出題内容:
- A) エアロゾル発生剤についての文章のうち、「図2】紙巻きタバコのパフ毎の」から「にカプセル化する必要がある。」までを、両端の語句も含めて一字一句違えずに繰り返すこと。
- B) エアロゾル発生剤についての文章を、示されている最後の文の後から書き継ぐこと。
===== 文書抜粋
図2】紙巻きタバコのパフ毎の希釈剤の送出量を、熱によって燃焼しない製品であるEclipse(登録商標)(R.J.Reynols社製)のものと比較したものを示すグラフである。
【発明を実施するための形態】
【0015】
本発明による熱によって燃焼しない製品は、カプセル化されたエアロゾル発生剤を含み、このカプセル化は、この製品の使用中に、発生剤の放出を調節する効果を有する。好ましい実施態様においてカプセル化は、熱によって燃焼しない製品の使用の際にエアロゾル発生剤の放出のタイミングを調節するためのものであり、エアロゾル発生剤を確実に緩やかにそして持続的に放出し、したがってパフ量をより良好に調節することができる。いくつかのエアロゾル発生剤については、カプセル化することによって発生剤の安定性を増し、及び/または製品内での発生剤の移行を防ぐ場合がある。
【0016】
エアロゾル発生剤は、加熱するとエアロゾルを発生する物質である。エアロゾル発生剤は、例えば、ポリオールエアロゾル発生剤または非ポリオールエアロゾル発生剤でもよい。発生剤は、室温で固体または液体であってもよく、室温では液体であることが好ましい。適当なポリオールとしては、ソルビトール、グリセロール、及びプロピレングリコールやトリエチレングリコールなどのグリコール類などが挙げられる。適当な非ポリオールとしては、一価アルコール類、高沸点炭化水素類、乳酸などの酸類、及びジアセチン、トリアセチン、トリエチルシトレートまたはイソプロピルミリステートなどのエステル類などが挙げられる。ステアリン酸メチル、ドデカン二酸ジメチル及びテトラデカン二酸ジメチルなどの脂肪族カルボン酸エステル類もまた、エアロゾル発生剤として用いることができる。いくつかのエアロゾル発生剤を組み合わせてもよく、それらは同じまたは異なる割合で組み合わせられる。ポリエチレングリコール及びグリセロールが特に好ましく、これに対し、トリアセチンは安定化させることがより難しく、また製品内での移行を防ぐためにカプセル化する必要がある。
==========
===== 保存データ
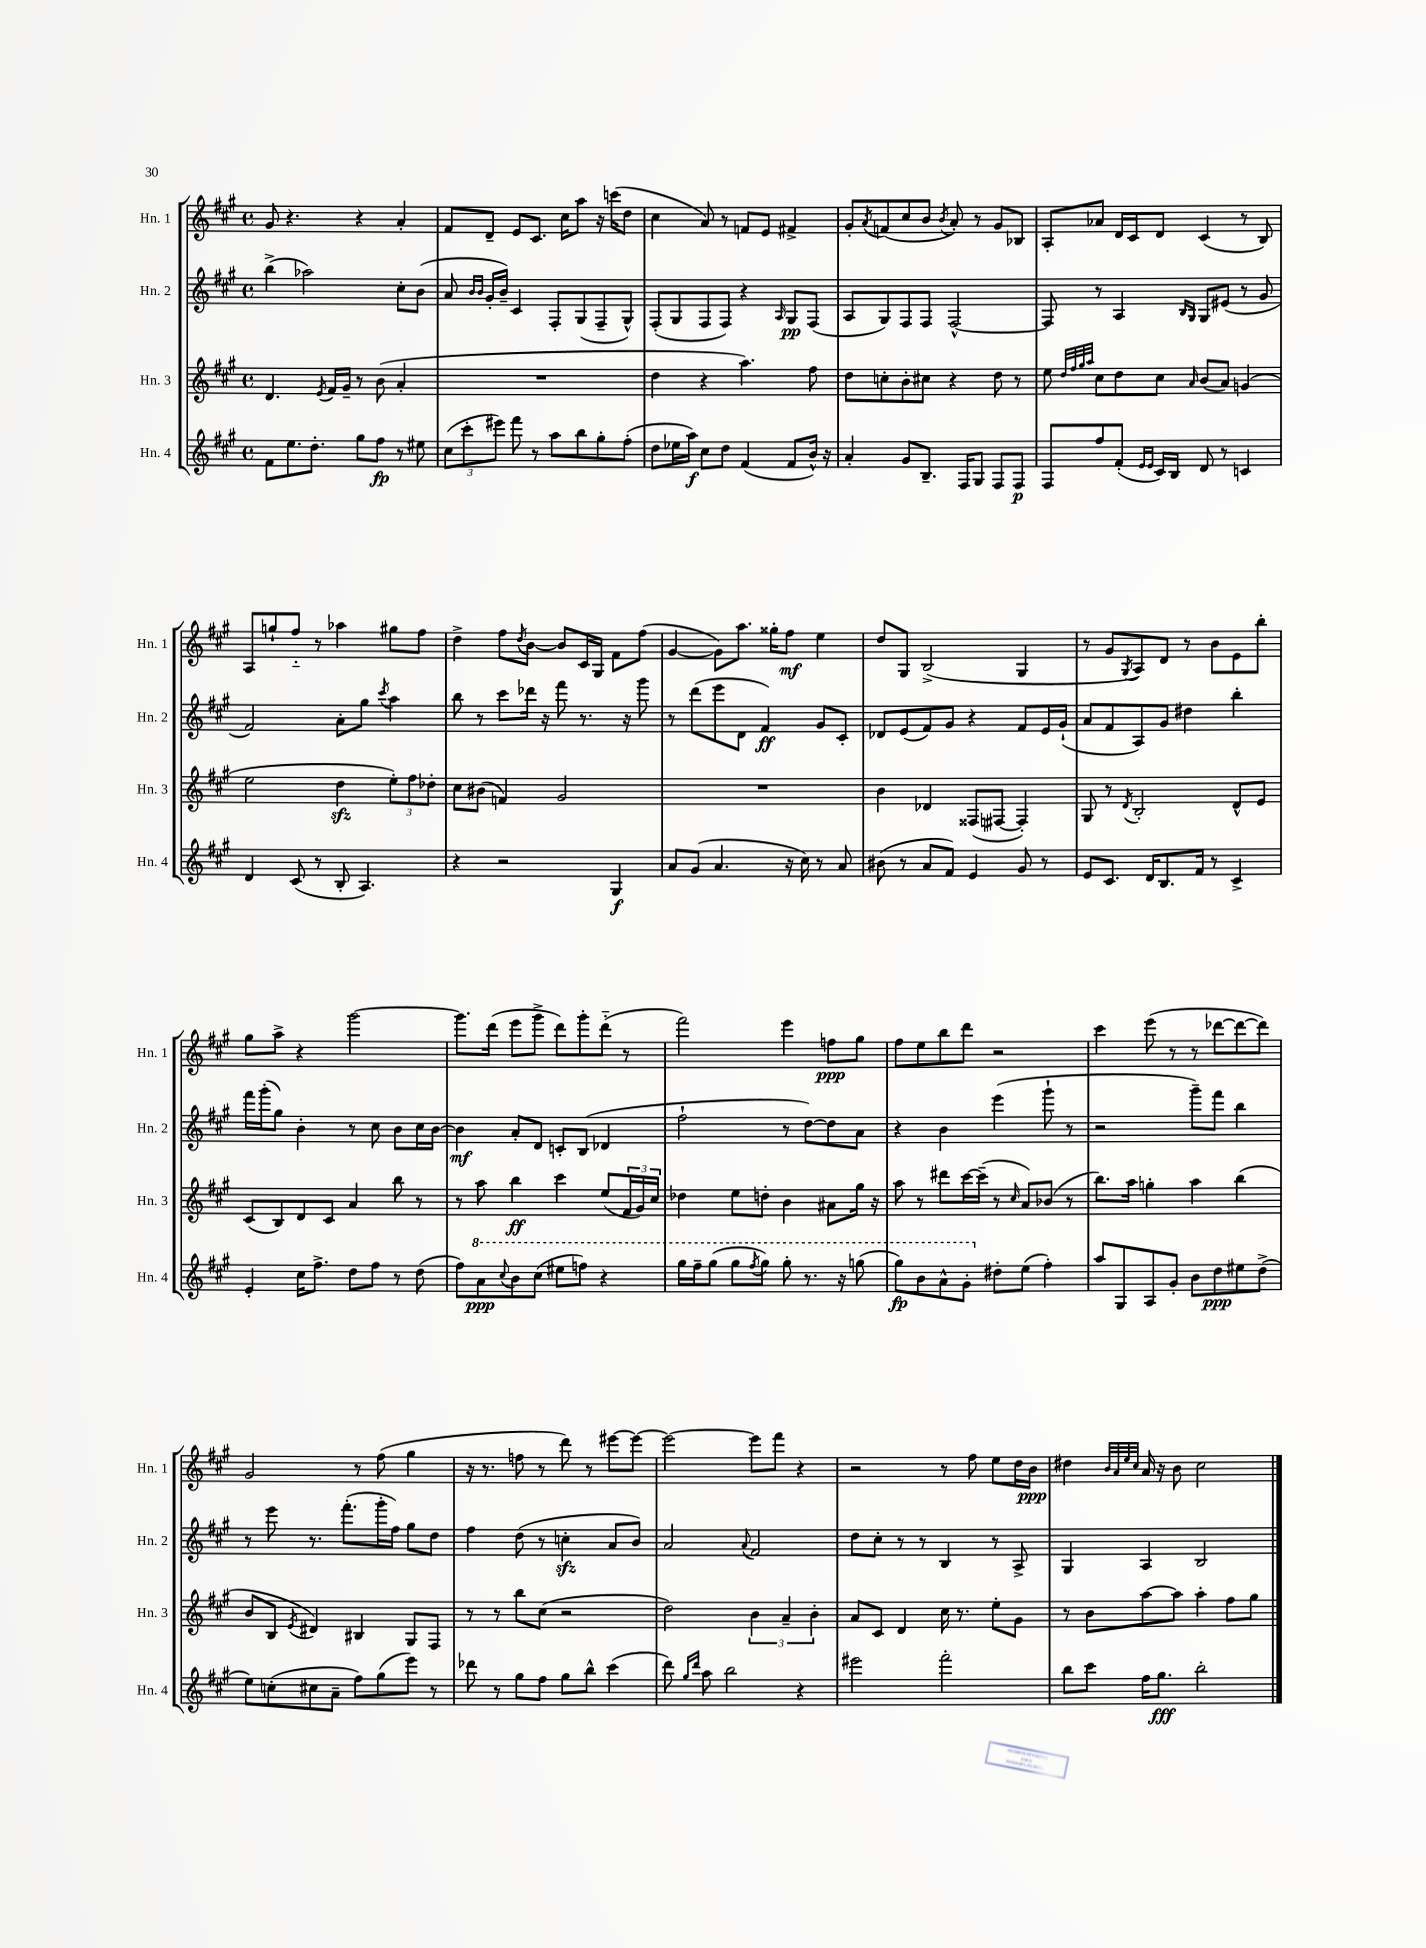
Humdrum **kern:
==========
解答例:
- A)
図2】紙巻きタバコのパフ毎の希釈剤の送出量を、熱によって燃焼しない製品であるEclipse(登録商標)(R.J.Reynols社製)のものと比較したものを示すグラフである。
【発明を実施するための形態】
【0015】
本発明による熱によって燃焼しない製品は、カプセル化されたエアロゾル発生剤を含み、このカプセル化は、この製品の使用中に、発生剤の放出を調節する効果を有する。好ましい実施態様においてカプセル化は、熱によって燃焼しない製品の使用の際にエアロゾル発生剤の放出のタイミングを調節するためのものであり、エアロゾル発生剤を確実に緩やかにそして持続的に放出し、したがってパフ量をより良好に調節することができる。いくつかのエアロゾル発生剤については、カプセル化することによって発生剤の安定性を増し、及び/または製品内での発生剤の移行を防ぐ場合がある。
【0016】
エアロゾル発生剤は、加熱するとエアロゾルを発生する物質である。エアロゾル発生剤は、例えば、ポリオールエアロゾル発生剤または非ポリオールエアロゾル発生剤でもよい。発生剤は、室温で固体または液体であってもよく、室温では液体であることが好ましい。適当なポリオールとしては、ソルビトール、グリセロール、及びプロピレングリコールやトリエチレングリコールなどのグリコール類などが挙げられる。適当な非ポリオールとしては、一価アルコール類、高沸点炭化水素類、乳酸などの酸類、及びジアセチン、トリアセチン、トリエチルシトレートまたはイソプロピルミリステートなどのエステル類などが挙げられる。ステアリン酸メチル、ドデカン二酸ジメチル及びテトラデカン二酸ジメチルなどの脂肪族カルボン酸エステル類もまた、エアロゾル発生剤として用いることができる。いくつかのエアロゾル発生剤を組み合わせてもよく、それらは同じまたは異なる割合で組み合わせられる。ポリエチレングリコール及びグリセロールが特に好ましく、これに対し、トリアセチンは安定化させることがより難しく、また製品内での移行を防ぐためにカプセル化する必要がある。

- B)
【0017】
周囲条件下でエアロゾル発生剤の安定性または移行に影響を及ぼすいくつかの要因がある。これらの要因は、疎水性または親水性、粘性、室温での飽和蒸気圧、沸点、分子構造(例えば水素結合またはファンデルワールス力など)及びエアロゾル発生剤と支持体との吸収/吸着相互作用などが挙げられる。いくつかのエアロゾル発生剤は、他の発生剤より移行の問題を被るものがあり、例えばトリアセチン、イソプロピルミリステート及びトリエチルシトレートは、特に移行する傾向があり、したがって、本発明のカプセル化による不動化することによって利益を受ける。
【0018】
関連する別の要因としては、エアロゾル発生剤の添加量がある。例えば、もしグリセロールなどのエアロゾル発生剤が大量に組み込まれている場合、移行の問題が顕著になる可能性がある。
【0019】
本発明におけるエアロゾル発生剤の添加量は、発生剤によって変わる場合がある。エアロゾル発生剤は、エアロゾル発生部の重量の95%までの量を封入してもよい。
【0020】
また本発明の製品は、カプセル化されていないエアロゾル発生剤を含んでもよいが、そのようなカプセル化されていないエアロゾル発生剤は、保管中に安定状態を維持するグリセロールなどの発生剤のみからなることが好ましい。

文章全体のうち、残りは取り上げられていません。